I first saw this dish when I was really young, perhaps around 7 years old in Greenhills, I forgot the restaurant name but it was near that fishing pond inside that complex, up until my teenager years that place was still there but I am not sure if now they still exists. During those times this dish never appealed a young boy that I was, first I was already hooked to the normal usual siopao asado and green vegetable thing that is sandwiched on this bun looks disgusting to me, young boys in general never liked vegetables. Many years later as my palate was exposed to many different cuisines, I started to enjoy vegetables and appreciate what’s beyond a burger or a siopao which brought me to my first time eating them, at the same place. To my surprise it was not bad at all, in fact that green vegetable that accompanied it made sense as it added a different dimension in flavour and texture.
So what is cuapao? Basically it is the same recipe as the normal steamed bun, also called folded steamed sweet buns, Lotus Leaf Buns, bao bun or Guabao. Traditionally it is filled with a slice of red-cooked pork belly, dressed in stir-fried suan cai (pickled mustard greens), coriander, and ground peanuts but in the Philippines the slice of pork belly is replaced with something more Filipino, the asado filling.

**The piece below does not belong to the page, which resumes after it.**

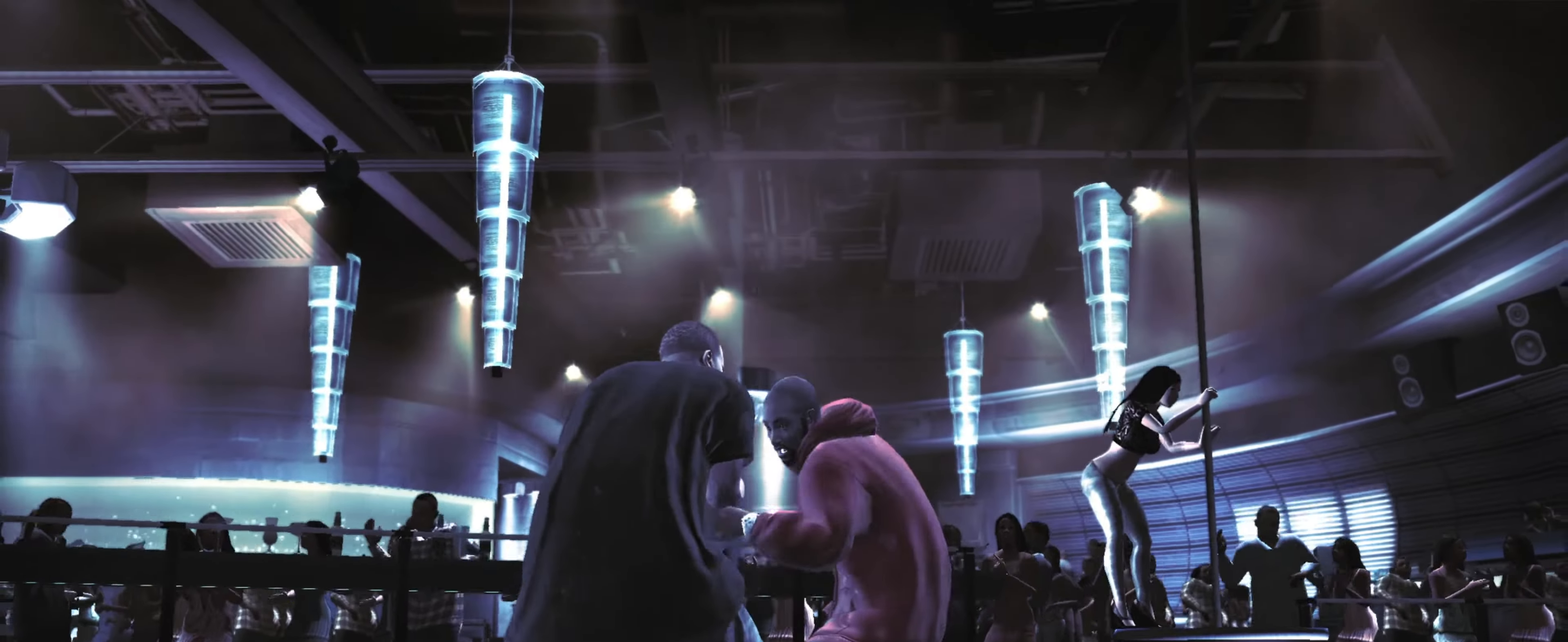
{"buttons": [], "left_stick": "center", "right_stick": "center", "events": [[167, "right_stick", "up"], [250, "right_stick", "center"]]}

Either way a slice of pork or an asado works wonders with this soft fluffy bun.
This definitely is more versatile than siopao, because you can literally put anything on it, in the easiest way, duck, chicken, pork or beef, you can even change your mind, unlike with siopao, if that’s the filling of your choice then that’s it, you are stuck with it. What’s even better, is that in most Asian grocer’s frozen lotus leaf buns are readily available and that’s what I did with our recipe today.
On a pan add oil and sauté garlic then add pork, stir fry pork for 3 minutes.
Add water, soy sauce, brown sugar and five spice powder. Bring to a boil and simmer in low heat for 2 hours or until the meat breaks apart, mixing occasionally to prevent burning, add additional water if needed.
Once meat has broken down add hoisin sauce then thicken it with cornstarch mixture, simmer further until sauce thickens.
Season with salt. Turn heat off then set aside.
Wash the leaves very well, drain then soak under the sun for 2 hour or until wilted.
Combine rice and water in a pot, cover then cook the rice in medium heat until soft.
Place salt and mustard leaves in a bowl. Gently mash the mixture then place in a sterilized jar
Using a muslin cloth separate the rice from the water. Reserve water and let it cool down. Pour rice water into a sterilized jar up to the top, cover the jar then let is ferment in room temperature for 5 days.
Steam Lotus leaf buns according to packet instructions. Once soft and hot, fill it with several pieces of burong mustasa, 2 tablespoons of pork asado then top it with chopped peanuts. Serve.